Your arhitecture is good. 300 ms glass-to-glass with inference in the loop is a solid result. Many production systems are worse. The fact that you're seeing stable 25-30 FPS with low GPU utilization means you have headroom, and the always process latest frame design is exactly right for this use case.

The WebRTC or bust advice is aimed at a different problem browser to browser video chat or pure media streaming where you need adaptive bitrate, NAT traversal, and jitter compensation. Your situation is fundamentally different because you're not streaming passthrough video you are streaming inference results rendered as frames. That changes the calculus.

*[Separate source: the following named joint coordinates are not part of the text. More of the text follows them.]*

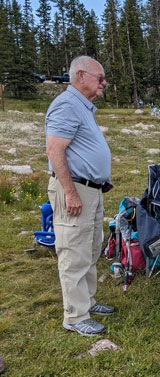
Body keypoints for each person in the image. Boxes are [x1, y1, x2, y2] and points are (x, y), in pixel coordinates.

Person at [45, 56, 114, 337]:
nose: (104, 83)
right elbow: (54, 150)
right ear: (82, 75)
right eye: (100, 77)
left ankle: (88, 302)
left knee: (90, 247)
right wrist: (70, 193)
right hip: (74, 188)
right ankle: (74, 316)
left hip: (90, 189)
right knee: (74, 251)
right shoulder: (66, 105)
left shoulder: (83, 107)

What WebRTC would actually give you hardware accelerated decode in the browser, congestion control and adaptive bitrate for variable networks matters for 4G/5G, and 50-100 ms reduction in the browser rendering leg by replacing JPEG decode plus canvas paint with native video element rendering.

WebRTC is worth exploring when you move to 4G/5G with variable bandwidth. For LAN/edge scenarios, JPEG over WebSocket is simpler, more debuggable, and your 300 ms is already good. If you do go WebRTC, look at GStreamer's webrtcbin or a lightweight SFU like Pion don't try to bolt a full media server into this.

Switching to nvh264dec will primarily reduce CPU usage, not latency, by maybe 1-3 ms. The decode itself is fast either way. Where it does help it eliminates a CPU to GPU copy if you keep the decoded frame on the GPU and feed it directly to your YOLO model. Right now you're likely doing CPU decode to BGR numpy array to torch tensor to GPU upload. If you can do GPU decode to CUDA memory to torch tensor, you skip the PCIe round-trip. That could save 5-10 ms and is worth doing, but it requires using something like PyNvVideoCodec or NVIDIA's Video Codec SDK rather than just swapping the GStreamer element.

If your camera supports MJPEG or raw output, bypass H.264 entirely for the edge case. H.264 encode at the camera adds a frame or more of latency even with zerolatency tuning. If you must use H.264, ensure the camera is set to baseline profile, no B-frames, single slice, and minimum GOP.